本文

たまには統計の話から。

2020(令和2)年に行われた患者調査によれば、受療中(通院中か入院中)の精神障害者数は614.8万人(通院586.1万人+入院28.8万人)に達し、特に通院患者数が急激に増えつつある(2017(平成29)年の通院389.1万人なので3年間でなんと約200万人!増えた(50%以上!増加した)ことになる)。

ちなみに、2020(令和2)年時点での日本の人口は約1億2,614万人であるから、およそ国民の20人に1人が受療中ということになる。
これは多い。

さらに、受療していない人も含めると、生涯に一度でも精神障害になったことがある人の数は1,900万人に達するという報告もあり、およそ国民6.7人に1人が生涯に一度は精神障害になるということになる。

[データセットの抜粋]

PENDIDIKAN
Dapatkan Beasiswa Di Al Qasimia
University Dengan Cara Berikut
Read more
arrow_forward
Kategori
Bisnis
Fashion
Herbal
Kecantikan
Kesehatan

練習問題
[a] 本文のうち「たまには統計の話から。」から「上!増加した)ことになる)。」までの部分を、そのまま書き写せ。
[b] 本文について、次の問いに答えよ。
(i) 2020(令和2)年の患者調査で、入院中の精神障害者数は何万人か。
(ii) 2020(令和2)年時点での日本の人口は約何人か。
(iii) 生涯に一度でも精神障害になったことがある人の数は、報告によると何人に達するか。
[c] 精神障害者数の統計を扱った本文を、最後の文の後から書き継げ。
資料は使わなくてよい。

練習問題の解答
[a]
たまには統計の話から。

2020(令和2)年に行われた患者調査によれば、受療中(通院中か入院中)の精神障害者数は614.8万人(通院586.1万人+入院28.8万人)に達し、特に通院患者数が急激に増えつつある(2017(平成29)年の通院389.1万人なので3年間でなんと約200万人!増えた(50%以上!増加した)ことになる)。

[b]
(i) 28.8万人
(ii) 約1億2,614万人
(iii) 1,900万人

[c]
これまた多い。

また、その診断内訳となると、少なくとも最近大都市圏で精神科クリニックを開業した幾人かの精神科医からの情報によると(こちらの方がタイムラグのある患者調査よりも“今”が感じられる)、いずれも「精神病圏」と言われて来た統合失調症や双極性(感情)障害(躁うつ病)などの患者さんが占める割合が減少し、初診の大半が適応障害や不安障害など「神経症圏」の患者さんが占め、まだ統計の実数には現れていないが「発達障害」が基底にある患者さんが相当数を占める印象がある、という話をよく聞くようになった。
これらは入院にも対処する精神科病院や地方の精神科医療の状況とは多少異なるかもしれないが、時代の方向性を如実に反映しているものと私は思っている。

言い方を変えれば、「薬」だけでは治らない患者さんが急速に増えて来ているのである(元々すべての精神障害が「薬」だけで治ると私は思っていないが)。
即ち、「神経症圏」の患者さんには「精神療法」が不可欠であり、「発達障害圏」の患者さんには「療育」や「心理教育」が重要である。

さらにさらに話を進めると、「診断」がつかない患者さん?も急速に増えつつある。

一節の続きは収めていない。